• WORK TASK: The answer must consist of every line in the data below that holds the word "Please".

• RECORD EXCERPTS:

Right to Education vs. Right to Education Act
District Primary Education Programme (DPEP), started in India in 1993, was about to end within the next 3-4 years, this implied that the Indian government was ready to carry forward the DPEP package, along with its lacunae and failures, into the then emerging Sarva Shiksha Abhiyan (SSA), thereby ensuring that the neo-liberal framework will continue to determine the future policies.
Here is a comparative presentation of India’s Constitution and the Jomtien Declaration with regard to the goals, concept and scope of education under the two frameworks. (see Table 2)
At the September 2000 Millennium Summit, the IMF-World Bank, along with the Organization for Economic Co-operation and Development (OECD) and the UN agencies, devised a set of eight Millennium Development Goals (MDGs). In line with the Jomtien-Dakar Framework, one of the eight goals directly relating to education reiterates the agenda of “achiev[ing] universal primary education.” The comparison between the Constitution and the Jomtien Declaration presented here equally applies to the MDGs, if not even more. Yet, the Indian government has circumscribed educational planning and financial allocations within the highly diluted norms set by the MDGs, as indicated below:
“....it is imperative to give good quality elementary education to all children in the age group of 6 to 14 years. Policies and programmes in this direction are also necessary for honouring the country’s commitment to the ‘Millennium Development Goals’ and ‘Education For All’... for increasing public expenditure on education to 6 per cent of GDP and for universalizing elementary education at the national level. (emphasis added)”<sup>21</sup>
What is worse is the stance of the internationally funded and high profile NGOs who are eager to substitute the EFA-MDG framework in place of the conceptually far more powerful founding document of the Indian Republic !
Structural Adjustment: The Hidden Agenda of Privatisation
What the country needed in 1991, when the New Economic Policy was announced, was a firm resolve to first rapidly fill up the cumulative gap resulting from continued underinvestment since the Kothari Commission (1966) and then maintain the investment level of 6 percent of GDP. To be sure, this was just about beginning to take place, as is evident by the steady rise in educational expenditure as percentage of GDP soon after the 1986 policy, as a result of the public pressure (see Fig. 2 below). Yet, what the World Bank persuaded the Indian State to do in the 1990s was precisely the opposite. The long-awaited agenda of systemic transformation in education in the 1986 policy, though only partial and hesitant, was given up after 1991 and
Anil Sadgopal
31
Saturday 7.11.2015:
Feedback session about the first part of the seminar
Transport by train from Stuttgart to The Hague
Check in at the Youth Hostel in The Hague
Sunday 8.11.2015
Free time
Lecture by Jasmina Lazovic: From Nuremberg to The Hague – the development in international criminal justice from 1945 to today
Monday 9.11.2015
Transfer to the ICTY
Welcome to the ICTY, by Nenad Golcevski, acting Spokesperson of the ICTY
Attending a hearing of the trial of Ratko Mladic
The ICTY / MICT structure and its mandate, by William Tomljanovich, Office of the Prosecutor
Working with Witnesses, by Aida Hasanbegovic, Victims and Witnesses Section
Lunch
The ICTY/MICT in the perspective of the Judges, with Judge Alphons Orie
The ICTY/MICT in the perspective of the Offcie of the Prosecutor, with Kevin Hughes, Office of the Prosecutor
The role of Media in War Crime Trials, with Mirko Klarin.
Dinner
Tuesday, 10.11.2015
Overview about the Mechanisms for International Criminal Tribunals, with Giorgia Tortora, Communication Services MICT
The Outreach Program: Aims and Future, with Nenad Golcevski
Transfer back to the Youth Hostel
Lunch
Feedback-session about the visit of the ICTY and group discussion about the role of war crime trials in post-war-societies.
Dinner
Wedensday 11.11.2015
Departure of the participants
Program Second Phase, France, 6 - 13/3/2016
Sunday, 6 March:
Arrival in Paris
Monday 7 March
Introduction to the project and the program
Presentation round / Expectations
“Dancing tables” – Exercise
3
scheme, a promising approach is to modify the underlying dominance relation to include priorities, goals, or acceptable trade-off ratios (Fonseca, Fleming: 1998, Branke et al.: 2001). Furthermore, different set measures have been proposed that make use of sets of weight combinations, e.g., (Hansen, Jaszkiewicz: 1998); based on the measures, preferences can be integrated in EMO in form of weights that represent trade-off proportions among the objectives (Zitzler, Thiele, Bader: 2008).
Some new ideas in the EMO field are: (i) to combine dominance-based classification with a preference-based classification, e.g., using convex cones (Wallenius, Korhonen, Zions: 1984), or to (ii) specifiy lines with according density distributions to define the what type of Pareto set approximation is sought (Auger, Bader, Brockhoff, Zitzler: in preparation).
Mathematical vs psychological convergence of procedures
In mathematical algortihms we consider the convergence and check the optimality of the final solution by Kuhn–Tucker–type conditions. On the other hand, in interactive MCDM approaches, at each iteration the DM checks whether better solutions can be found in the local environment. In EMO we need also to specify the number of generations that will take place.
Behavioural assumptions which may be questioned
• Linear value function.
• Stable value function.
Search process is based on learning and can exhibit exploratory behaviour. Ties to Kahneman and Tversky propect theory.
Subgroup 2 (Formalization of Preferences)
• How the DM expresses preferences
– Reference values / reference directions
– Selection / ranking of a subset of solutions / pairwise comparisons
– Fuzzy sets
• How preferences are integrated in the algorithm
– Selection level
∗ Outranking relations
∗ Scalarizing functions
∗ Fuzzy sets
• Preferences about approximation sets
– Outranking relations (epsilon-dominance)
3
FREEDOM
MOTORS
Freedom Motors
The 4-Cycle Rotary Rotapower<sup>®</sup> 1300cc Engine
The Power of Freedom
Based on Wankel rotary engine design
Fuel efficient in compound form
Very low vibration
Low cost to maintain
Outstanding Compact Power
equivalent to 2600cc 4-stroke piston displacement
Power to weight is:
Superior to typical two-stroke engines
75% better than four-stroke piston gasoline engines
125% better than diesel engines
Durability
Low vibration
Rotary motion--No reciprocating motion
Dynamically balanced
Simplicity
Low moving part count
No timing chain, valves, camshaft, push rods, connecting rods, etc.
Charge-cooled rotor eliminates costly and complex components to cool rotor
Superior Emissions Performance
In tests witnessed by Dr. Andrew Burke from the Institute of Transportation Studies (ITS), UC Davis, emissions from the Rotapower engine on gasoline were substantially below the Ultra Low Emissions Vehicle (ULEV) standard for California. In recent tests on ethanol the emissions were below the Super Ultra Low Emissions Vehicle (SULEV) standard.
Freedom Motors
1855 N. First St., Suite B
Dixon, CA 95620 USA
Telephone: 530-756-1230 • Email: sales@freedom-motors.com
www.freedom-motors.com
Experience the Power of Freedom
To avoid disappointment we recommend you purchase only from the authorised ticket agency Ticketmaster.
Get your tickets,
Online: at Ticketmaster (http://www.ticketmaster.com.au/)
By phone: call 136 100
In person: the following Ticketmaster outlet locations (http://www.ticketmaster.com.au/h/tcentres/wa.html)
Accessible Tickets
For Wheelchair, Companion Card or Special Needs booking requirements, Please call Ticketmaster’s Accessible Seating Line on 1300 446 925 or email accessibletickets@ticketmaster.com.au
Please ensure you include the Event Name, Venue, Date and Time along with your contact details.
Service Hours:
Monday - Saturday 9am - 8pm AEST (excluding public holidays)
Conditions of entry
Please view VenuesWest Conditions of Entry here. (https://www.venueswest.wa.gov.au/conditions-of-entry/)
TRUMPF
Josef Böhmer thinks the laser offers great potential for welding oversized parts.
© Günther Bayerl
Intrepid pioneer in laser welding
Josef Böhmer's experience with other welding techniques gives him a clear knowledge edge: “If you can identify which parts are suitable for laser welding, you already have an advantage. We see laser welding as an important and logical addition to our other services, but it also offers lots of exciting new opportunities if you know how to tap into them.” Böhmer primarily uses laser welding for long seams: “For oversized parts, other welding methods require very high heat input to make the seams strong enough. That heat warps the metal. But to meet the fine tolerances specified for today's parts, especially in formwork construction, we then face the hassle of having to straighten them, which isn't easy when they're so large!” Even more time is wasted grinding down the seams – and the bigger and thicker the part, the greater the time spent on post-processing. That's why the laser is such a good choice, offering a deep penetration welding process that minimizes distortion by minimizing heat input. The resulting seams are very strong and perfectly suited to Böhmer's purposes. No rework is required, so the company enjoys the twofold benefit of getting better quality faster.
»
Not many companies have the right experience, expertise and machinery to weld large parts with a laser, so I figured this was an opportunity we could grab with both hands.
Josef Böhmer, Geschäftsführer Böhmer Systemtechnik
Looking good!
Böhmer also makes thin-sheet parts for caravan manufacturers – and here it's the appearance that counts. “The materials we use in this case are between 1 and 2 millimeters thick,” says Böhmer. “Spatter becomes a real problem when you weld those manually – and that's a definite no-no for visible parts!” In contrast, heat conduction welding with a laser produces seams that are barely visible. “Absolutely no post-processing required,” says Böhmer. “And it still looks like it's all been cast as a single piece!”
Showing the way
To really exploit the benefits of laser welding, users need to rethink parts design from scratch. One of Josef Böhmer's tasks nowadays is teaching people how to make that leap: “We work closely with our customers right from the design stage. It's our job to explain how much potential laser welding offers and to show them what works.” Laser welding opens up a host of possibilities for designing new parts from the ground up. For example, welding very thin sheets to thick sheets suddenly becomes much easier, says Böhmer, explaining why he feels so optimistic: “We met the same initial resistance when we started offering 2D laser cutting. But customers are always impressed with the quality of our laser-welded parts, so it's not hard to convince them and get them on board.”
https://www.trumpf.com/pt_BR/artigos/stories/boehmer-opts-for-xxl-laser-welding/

• YOUR SOLUTION:
For Wheelchair, Companion Card or Special Needs booking requirements, Please call Ticketmaster’s Accessible Seating Line on 1300 446 925 or email accessibletickets@ticketmaster.com.au
Please ensure you include the Event Name, Venue, Date and Time along with your contact details.
Please view VenuesWest Conditions of Entry here. (https://www.venueswest.wa.gov.au/conditions-of-entry/)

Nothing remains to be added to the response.